Real Leaders

Which Countries are Greenwashing and Why?

New research into firms’ symbolic and substantive CSR practices has shed light on differing expectations of the role of business in society. The extent to which companies meet their CSR promises depends on national attitudes to competition and individualism says Oxford academic Thomas Roulet.

The assumption that corporations say one thing and do another when it comes to Corporate Social Responsibility (CSR) is not far from the truth, but just how much they follow through on their promises depends on cultural interpretations of the principles of liberal economics and the perceived role and strength of the government, says Thomas Roulet, Research Fellow at Saïd Business School, University of Oxford.
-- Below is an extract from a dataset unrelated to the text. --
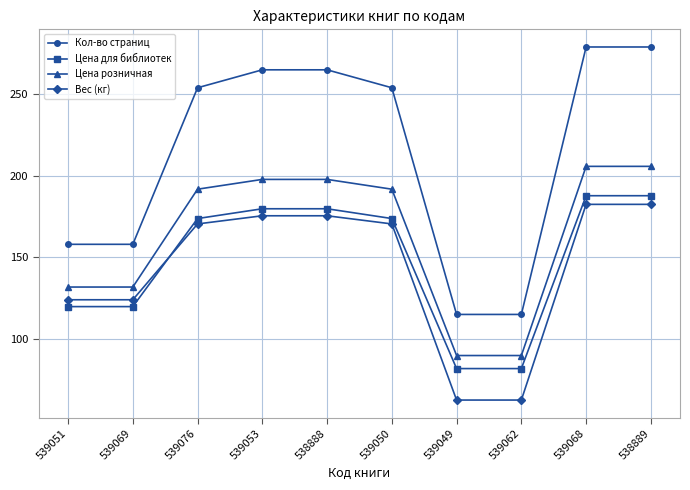

Which series has the largest total across all categories?

Кол-во страниц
In a paper for the Journal of Business Ethics, “The Intentions with Which the Road is Paved: Attitudes to Liberalism as Determinants of Greenwashing”, Thomas Roulet and his co-author, Samuel Touboul, IPAG Business School, explored the ambiguities surrounding firms’ commitments to social and environmental initiatives.
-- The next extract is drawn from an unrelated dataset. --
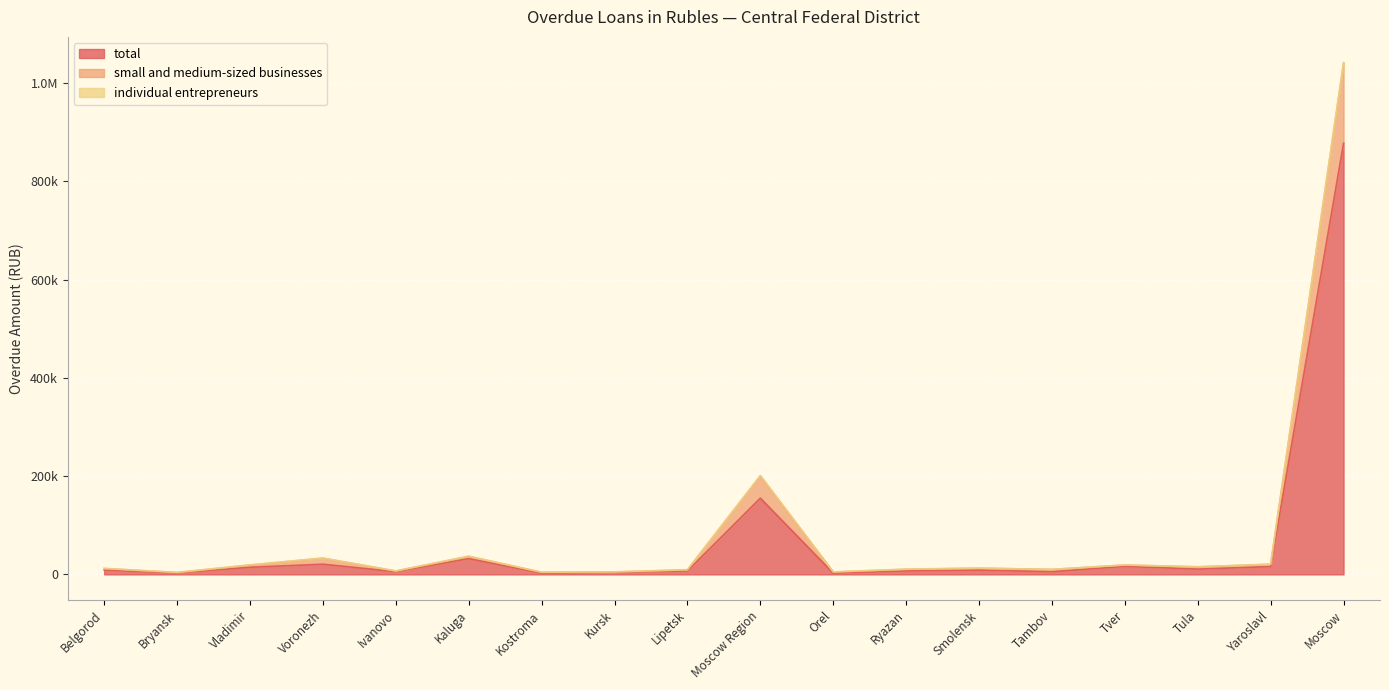

At which category is the sum across all series the highest?

Moscow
They discovered that in countries where people believed strongly in the virtues of competition, firms were more likely to practise “greenwashing” – that is, to make a lot of noise about their CSR but to do very little. In countries where liberalism was interpreted as predominantly about individual responsibility, firms were more likely to focus on concrete actions. “Our research suggested a highly complex relationship between beliefs in particular virtues of economic liberalism and the socially responsible behaviours of organisations,” said Dr Roulet.

“It also raises a number of subtle questions relating to the respective roles of business and the state. When a small state is favoured, for example, it seems more likely that companies will step in to ‘fill the gap’. Indeed, some businesses end up having more power than the state and, through becoming involved in developing infrastructures, even substitute for it. However, the business people we interviewed were keen to make a distinction between socially responsible things that businesses should be doing, such as reducing the harmful emissions that they generate themselves, and activities that they engage in that are not really part of their remit, but may enhance their reputations.”

Even when firms act responsibly, they can be doing so with a certain amount of cynicism.

Using qualitative and quantitative methods, the researchers calculated average country-level beliefs when it came to two central tenets of economic liberalism: a belief in the virtues of competition and a belief in the importance of individual responsibility. They found that developed market economies such as Switzerland, the United States, New Zealand and Canada tended to have higher cultural beliefs in favour of individual responsibility. While those countries also score highly in terms of cultural beliefs in favour of competition, it appears that countries with higher scores on this variable are fast developing countries such as India, China, and Morocco.

Mapping these country-level beliefs against the CSR actions of firms in those countries confirmed that firms are more likely to greenwash when populations’ beliefs in the virtue of competition are predominant, and when their beliefs in individual responsibility are less prominent. Therefore, in a country like Morocco, where beliefs in the virtue of individual responsibility are low, but in the virtue of competition are high, firms are more likely to greenwash. Conversely, in a country like France, where the population believes in the virtue of individual responsibility but prefers an absence of competition, firms are less likely to greenwash as they tend to implement socially and environmentally responsible actions without specifically signalling those actions.

“We tend to assume that firms are inherently selfish and more likely to indulge in symbolic CSR practices that look good, such as getting green accreditation, than actively trying to improve stakeholders’ welfare by, for example, reducing CO₂ emissions,” said Dr Roulet. “In fact, our research has shown that what a firm does in the context of CSR is influenced by the shared cultural expectations in its country of origin, which either unconsciously encourage greenwashing or demand substantive action.

Subtle distinctions between different countries’ interpretations of what a liberal economy is all about can lead to very different attitudes and actions when it comes to how businesses operate in relation to society.”